- Work task 1
According to the vector database guide, how do vector databases make semantic search possible, and what does Discovery Node use the embeddings for? Answer in one to three sentences.
- Work task 2
Transcribe the vector database guide between "PGVector is the" and "(joins, transactions, etc.)", inclusive.
- Work task 3
Go on with the vector database guide from the point where it stops.
---- Given text
Vector Databases

Discovery Node supports multiple vector database backends for storing and searching embeddings. This guide covers the configuration, features, and trade-offs of each supported backend.

Overview

Vector databases enable semantic search by storing and efficiently searching high-dimensional embeddings. Discovery Node uses these embeddings to understand the meaning of search queries and find semantically similar products.

Supported Backends

PGVector (PostgreSQL Extension)

PGVector is the default and recommended backend for most deployments. It adds vector similarity search directly to PostgreSQL.

Advantages:

No additional infrastructure required
Unified data and vector storage
Full ACID compliance
Cost-effective for small to medium datasets
Simple backup and recovery
Native PostgreSQL features (joins, transactions, etc.)
--------
---- Entries supplied
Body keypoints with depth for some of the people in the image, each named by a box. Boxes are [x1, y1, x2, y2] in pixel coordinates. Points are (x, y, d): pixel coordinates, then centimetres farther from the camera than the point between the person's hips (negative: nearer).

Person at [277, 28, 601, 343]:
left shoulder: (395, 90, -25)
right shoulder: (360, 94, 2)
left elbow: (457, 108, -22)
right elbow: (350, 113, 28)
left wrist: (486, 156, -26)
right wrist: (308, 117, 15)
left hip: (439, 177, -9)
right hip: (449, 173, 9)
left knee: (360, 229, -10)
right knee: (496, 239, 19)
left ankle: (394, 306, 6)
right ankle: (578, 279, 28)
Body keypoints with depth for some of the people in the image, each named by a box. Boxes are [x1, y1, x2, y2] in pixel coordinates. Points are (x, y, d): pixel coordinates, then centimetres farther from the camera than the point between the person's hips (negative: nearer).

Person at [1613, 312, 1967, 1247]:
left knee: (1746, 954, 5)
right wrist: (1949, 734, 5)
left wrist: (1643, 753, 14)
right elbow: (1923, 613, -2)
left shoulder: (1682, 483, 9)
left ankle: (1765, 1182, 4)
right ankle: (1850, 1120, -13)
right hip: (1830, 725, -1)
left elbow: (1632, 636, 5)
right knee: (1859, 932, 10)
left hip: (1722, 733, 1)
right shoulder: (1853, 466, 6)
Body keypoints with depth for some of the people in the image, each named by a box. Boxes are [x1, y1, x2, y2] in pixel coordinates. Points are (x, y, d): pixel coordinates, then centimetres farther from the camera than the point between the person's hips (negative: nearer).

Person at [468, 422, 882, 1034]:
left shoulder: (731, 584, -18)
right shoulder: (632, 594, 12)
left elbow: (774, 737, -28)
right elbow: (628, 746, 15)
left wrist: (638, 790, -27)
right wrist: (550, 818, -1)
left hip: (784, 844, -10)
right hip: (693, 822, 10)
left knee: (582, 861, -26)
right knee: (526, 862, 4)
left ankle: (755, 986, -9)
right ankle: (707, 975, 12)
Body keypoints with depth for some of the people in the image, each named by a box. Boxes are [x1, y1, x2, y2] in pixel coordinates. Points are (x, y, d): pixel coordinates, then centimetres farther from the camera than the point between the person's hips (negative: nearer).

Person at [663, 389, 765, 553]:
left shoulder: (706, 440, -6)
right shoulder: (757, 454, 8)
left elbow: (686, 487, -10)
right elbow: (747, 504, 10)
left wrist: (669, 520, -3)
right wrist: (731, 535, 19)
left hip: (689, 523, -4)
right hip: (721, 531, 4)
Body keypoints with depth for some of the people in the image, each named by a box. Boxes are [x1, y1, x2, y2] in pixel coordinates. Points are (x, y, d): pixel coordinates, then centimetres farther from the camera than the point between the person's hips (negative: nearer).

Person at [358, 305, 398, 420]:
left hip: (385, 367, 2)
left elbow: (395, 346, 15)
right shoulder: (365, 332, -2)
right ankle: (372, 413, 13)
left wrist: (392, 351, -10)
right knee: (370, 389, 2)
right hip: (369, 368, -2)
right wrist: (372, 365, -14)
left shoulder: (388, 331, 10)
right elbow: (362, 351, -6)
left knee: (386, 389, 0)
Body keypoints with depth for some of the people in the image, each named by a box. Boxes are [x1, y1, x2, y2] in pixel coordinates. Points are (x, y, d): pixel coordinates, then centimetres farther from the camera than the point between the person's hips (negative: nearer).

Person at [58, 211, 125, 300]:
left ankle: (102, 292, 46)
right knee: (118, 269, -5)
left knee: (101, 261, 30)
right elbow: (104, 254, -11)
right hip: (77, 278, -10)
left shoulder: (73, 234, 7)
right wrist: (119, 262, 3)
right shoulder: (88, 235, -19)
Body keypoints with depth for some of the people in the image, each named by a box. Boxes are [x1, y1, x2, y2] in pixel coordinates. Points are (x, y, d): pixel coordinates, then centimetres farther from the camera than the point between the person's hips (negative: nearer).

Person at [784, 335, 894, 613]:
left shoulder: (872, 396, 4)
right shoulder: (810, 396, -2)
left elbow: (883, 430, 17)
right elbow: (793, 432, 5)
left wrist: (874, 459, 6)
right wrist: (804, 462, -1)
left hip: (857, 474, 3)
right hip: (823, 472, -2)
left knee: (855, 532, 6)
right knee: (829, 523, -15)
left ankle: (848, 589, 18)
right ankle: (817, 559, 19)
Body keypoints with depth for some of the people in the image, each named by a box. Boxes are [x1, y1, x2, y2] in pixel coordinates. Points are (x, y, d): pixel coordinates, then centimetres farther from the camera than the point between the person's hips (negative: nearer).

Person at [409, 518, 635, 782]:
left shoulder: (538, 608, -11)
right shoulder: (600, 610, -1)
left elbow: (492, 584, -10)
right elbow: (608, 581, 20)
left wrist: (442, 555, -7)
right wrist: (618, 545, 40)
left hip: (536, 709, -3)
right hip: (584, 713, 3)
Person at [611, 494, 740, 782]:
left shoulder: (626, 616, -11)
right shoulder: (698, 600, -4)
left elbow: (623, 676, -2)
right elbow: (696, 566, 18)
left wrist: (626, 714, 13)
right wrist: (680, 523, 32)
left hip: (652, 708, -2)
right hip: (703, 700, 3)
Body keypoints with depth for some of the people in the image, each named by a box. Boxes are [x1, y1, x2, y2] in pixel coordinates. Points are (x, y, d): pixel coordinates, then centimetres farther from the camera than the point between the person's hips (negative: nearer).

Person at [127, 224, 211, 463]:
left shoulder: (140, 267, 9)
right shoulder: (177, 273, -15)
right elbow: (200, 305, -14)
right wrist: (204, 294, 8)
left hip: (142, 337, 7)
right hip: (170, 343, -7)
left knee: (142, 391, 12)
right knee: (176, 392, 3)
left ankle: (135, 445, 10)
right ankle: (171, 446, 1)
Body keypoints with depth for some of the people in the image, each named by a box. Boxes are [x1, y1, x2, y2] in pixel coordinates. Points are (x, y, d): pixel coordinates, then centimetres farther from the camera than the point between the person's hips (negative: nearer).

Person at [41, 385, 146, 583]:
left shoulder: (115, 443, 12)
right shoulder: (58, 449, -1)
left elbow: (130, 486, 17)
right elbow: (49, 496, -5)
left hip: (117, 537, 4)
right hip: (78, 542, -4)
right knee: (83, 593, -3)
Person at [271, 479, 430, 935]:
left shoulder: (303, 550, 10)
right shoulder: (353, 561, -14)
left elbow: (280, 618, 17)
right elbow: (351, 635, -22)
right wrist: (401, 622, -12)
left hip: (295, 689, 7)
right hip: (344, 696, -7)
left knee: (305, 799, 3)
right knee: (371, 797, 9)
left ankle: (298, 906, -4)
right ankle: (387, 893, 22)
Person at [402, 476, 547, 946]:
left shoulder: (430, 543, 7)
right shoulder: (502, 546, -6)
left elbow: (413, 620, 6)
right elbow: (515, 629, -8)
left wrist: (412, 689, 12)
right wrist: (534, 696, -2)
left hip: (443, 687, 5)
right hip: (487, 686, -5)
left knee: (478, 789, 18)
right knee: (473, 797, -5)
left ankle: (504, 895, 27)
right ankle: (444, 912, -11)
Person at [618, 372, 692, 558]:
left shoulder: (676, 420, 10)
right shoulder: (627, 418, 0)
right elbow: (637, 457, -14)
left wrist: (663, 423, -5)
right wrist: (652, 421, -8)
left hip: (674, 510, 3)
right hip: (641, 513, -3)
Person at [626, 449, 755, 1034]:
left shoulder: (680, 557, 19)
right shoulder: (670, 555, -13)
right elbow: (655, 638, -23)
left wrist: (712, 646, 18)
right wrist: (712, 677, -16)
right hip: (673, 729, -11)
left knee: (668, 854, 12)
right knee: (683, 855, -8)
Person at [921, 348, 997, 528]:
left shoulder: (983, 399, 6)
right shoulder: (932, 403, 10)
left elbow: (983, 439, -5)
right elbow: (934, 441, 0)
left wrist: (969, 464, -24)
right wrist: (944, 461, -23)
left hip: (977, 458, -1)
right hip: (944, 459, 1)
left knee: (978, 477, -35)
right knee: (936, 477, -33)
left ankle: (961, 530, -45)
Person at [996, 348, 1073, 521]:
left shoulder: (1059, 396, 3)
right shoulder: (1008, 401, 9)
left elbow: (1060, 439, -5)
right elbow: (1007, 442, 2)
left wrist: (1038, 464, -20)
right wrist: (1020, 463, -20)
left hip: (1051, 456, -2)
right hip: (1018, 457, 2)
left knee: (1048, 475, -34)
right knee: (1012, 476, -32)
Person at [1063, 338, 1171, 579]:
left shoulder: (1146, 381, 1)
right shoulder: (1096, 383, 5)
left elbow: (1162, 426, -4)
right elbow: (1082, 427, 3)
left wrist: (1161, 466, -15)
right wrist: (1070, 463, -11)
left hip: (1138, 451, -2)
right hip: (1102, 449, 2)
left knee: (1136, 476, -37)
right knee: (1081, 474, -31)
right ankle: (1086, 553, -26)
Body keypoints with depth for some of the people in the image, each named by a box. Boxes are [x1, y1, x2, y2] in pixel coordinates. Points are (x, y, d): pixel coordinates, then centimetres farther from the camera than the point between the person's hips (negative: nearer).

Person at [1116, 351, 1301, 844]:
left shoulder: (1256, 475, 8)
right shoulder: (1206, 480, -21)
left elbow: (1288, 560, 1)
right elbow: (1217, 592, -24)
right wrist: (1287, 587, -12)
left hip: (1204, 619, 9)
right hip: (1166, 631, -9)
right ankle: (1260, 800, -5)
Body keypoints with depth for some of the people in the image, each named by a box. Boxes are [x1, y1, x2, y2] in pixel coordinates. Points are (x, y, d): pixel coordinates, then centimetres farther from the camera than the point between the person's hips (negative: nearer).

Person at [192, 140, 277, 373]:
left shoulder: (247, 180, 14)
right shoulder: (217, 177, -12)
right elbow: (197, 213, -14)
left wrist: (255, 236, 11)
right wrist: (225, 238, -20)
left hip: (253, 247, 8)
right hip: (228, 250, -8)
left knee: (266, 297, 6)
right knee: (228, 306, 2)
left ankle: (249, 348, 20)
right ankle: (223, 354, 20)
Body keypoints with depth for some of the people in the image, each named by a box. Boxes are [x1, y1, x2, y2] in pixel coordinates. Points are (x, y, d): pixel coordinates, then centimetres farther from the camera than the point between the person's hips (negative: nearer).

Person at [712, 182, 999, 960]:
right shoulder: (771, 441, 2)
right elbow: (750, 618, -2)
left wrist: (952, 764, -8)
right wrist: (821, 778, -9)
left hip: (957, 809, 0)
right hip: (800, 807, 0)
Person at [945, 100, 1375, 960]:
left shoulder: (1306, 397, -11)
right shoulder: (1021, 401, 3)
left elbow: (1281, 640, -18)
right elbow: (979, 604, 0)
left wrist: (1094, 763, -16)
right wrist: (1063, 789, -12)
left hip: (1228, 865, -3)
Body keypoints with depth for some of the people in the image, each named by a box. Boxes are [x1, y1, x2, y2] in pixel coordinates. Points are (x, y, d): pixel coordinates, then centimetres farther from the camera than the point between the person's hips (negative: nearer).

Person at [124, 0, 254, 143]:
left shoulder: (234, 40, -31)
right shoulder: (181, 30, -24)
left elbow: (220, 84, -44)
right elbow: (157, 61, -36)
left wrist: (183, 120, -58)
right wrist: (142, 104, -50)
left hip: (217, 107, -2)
--------
- Response box 1
Vector databases make semantic search possible by storing high-dimensional embeddings and searching them efficiently. Discovery Node uses these embeddings to understand the meaning of search queries and to find semantically similar products.

- Response box 2
PGVector is the default and recommended backend for most deployments. It adds vector similarity search directly to PostgreSQL.

Advantages:

No additional infrastructure required
Unified data and vector storage
Full ACID compliance
Cost-effective for small to medium datasets
Simple backup and recovery
Native PostgreSQL features (joins, transactions, etc.)

- Response box 3
Configuration:

# .env configuration
VECTOR_STORAGE_BACKEND=pgvector
DATABASE_URL=postgresql://user:password@localhost:5432/discovery_db

# No additional configuration needed - uses the main database

Installation:

-- Enable the extension (run as superuser)
CREATE EXTENSION IF NOT EXISTS vector;

Performance considerations:

Best for datasets up to 1M products
Supports HNSW indexing for faster searches
Can leverage PostgreSQL query optimization

Pinecone (Cloud Vector Database)

Pinecone is a fully-managed vector database service optimized for production scale.

Advantages:

Highly scalable (billions of vectors)
Managed service (no maintenance)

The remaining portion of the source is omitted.